**Challenge**
Copy the records below word for word, from the very first line through the line containing "collection date as typed: Sep 1922", with that line included.

----- Exercise input -----

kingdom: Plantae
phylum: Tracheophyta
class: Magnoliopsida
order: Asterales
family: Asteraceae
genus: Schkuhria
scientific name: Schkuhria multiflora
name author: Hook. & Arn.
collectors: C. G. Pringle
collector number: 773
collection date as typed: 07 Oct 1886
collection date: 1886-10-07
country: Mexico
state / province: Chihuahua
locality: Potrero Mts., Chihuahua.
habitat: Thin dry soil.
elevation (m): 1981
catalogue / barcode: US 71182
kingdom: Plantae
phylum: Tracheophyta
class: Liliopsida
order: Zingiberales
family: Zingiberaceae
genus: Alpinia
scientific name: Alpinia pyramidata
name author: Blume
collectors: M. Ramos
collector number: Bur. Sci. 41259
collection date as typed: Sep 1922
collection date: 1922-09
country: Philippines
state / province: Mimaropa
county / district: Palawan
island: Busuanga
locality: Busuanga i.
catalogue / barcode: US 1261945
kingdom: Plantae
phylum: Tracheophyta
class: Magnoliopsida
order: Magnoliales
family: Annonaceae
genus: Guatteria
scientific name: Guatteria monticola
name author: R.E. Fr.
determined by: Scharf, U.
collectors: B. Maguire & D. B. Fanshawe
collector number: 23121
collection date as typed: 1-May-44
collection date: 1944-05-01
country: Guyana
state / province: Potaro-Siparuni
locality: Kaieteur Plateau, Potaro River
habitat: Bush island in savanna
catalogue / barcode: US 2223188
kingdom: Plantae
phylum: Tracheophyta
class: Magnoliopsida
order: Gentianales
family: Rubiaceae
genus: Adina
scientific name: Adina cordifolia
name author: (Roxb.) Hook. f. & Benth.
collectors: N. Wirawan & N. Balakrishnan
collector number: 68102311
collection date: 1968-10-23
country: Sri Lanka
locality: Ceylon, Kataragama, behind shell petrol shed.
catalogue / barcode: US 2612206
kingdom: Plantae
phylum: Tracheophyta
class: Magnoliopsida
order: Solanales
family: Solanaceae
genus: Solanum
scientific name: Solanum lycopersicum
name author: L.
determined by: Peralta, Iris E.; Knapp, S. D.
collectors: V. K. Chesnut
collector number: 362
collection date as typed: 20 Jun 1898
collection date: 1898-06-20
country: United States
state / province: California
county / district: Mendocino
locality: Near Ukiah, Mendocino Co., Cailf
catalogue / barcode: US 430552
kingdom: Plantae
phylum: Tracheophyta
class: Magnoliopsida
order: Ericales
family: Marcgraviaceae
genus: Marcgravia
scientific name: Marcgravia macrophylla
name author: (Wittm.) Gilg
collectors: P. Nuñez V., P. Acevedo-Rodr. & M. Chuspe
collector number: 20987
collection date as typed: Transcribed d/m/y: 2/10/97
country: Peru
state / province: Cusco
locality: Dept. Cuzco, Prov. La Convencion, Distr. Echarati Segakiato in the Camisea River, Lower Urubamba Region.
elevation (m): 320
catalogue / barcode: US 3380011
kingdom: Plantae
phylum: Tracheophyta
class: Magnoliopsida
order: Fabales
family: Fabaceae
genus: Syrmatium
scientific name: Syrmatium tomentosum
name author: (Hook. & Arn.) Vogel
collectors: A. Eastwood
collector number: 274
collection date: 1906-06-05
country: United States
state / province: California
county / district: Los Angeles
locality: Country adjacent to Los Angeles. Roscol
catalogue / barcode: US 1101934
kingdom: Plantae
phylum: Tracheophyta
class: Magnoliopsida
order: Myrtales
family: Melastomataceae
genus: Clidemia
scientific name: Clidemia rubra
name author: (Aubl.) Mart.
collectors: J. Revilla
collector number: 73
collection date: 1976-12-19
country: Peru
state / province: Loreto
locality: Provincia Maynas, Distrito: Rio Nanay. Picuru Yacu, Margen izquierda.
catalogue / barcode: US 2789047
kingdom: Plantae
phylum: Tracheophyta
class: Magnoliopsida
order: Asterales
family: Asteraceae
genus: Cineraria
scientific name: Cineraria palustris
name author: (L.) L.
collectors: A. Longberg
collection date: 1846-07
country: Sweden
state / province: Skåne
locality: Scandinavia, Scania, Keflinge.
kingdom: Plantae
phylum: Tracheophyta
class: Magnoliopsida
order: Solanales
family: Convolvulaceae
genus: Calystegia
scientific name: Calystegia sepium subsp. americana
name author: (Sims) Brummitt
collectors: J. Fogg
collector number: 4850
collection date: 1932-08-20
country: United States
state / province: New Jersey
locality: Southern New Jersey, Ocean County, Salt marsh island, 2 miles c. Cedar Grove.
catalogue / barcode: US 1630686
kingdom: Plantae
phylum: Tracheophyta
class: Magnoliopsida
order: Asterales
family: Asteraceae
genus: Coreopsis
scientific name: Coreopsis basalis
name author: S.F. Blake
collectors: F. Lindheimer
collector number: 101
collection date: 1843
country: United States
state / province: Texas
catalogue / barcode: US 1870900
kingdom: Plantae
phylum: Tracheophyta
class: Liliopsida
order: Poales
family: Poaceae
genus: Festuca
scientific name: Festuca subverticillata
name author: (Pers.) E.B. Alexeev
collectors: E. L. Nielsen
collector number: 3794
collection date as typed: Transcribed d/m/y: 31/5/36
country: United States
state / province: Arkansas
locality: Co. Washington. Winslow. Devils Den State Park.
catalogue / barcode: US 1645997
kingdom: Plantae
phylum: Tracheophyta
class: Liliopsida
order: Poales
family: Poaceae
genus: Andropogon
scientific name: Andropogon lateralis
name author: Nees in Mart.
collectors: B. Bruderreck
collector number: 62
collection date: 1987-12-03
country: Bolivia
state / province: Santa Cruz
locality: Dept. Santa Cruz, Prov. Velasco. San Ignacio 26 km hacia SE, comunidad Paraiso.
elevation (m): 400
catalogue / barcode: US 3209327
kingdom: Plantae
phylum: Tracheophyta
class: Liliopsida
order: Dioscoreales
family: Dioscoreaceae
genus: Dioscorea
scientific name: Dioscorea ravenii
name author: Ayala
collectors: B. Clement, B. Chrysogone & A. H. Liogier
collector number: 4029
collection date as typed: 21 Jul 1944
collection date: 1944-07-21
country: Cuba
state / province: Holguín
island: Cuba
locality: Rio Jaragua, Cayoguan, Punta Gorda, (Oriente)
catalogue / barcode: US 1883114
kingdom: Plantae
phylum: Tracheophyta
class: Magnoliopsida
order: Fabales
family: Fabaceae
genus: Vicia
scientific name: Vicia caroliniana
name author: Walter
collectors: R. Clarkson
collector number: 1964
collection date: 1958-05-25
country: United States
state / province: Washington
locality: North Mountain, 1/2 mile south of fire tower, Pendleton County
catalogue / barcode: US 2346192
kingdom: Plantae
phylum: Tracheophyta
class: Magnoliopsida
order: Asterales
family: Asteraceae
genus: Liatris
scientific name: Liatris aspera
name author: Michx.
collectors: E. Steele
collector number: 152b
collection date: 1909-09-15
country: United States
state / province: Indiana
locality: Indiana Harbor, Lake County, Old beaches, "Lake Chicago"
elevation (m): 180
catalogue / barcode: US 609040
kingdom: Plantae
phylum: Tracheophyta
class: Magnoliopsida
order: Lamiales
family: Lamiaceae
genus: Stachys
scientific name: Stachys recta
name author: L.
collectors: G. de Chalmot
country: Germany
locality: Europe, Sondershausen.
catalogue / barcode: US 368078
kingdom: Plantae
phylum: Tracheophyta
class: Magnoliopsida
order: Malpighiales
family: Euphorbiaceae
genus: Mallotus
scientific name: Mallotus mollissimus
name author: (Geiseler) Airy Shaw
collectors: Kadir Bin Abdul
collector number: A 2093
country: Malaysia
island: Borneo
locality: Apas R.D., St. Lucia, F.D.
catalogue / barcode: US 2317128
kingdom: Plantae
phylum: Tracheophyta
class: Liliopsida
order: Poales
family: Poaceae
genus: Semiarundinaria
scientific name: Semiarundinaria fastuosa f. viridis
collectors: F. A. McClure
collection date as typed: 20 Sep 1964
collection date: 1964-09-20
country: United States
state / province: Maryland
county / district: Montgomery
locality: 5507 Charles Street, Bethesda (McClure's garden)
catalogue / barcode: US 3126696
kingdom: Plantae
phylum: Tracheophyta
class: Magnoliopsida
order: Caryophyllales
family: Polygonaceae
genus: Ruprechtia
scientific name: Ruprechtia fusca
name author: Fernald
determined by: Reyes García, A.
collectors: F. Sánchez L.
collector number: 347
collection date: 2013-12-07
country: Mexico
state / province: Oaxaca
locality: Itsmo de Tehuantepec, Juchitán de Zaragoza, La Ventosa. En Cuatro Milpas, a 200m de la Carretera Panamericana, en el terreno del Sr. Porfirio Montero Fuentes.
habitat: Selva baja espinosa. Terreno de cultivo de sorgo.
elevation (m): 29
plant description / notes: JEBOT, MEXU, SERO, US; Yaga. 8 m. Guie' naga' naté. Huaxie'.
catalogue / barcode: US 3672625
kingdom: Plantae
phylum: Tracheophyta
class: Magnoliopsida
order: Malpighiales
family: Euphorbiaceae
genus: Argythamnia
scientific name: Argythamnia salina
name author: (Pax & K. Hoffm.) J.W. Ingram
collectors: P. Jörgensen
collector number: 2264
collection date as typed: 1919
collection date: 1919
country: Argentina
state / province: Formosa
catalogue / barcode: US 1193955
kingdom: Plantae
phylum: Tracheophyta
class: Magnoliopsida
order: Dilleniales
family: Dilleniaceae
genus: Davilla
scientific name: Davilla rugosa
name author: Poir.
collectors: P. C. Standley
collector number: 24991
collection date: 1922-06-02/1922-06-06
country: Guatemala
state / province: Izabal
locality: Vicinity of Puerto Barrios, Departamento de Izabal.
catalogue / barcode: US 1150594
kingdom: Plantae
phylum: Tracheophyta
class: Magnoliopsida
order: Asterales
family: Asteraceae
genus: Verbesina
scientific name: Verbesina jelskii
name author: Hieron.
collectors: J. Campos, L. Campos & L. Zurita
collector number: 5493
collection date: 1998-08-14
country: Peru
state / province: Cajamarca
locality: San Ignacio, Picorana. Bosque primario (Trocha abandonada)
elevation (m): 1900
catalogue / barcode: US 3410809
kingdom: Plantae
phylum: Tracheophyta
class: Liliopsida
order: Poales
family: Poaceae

-----

**Output**
kingdom: Plantae
phylum: Tracheophyta
class: Magnoliopsida
order: Asterales
family: Asteraceae
genus: Schkuhria
scientific name: Schkuhria multiflora
name author: Hook. & Arn.
collectors: C. G. Pringle
collector number: 773
collection date as typed: 07 Oct 1886
collection date: 1886-10-07
country: Mexico
state / province: Chihuahua
locality: Potrero Mts., Chihuahua.
habitat: Thin dry soil.
elevation (m): 1981
catalogue / barcode: US 71182
kingdom: Plantae
phylum: Tracheophyta
class: Liliopsida
order: Zingiberales
family: Zingiberaceae
genus: Alpinia
scientific name: Alpinia pyramidata
name author: Blume
collectors: M. Ramos
collector number: Bur. Sci. 41259
collection date as typed: Sep 1922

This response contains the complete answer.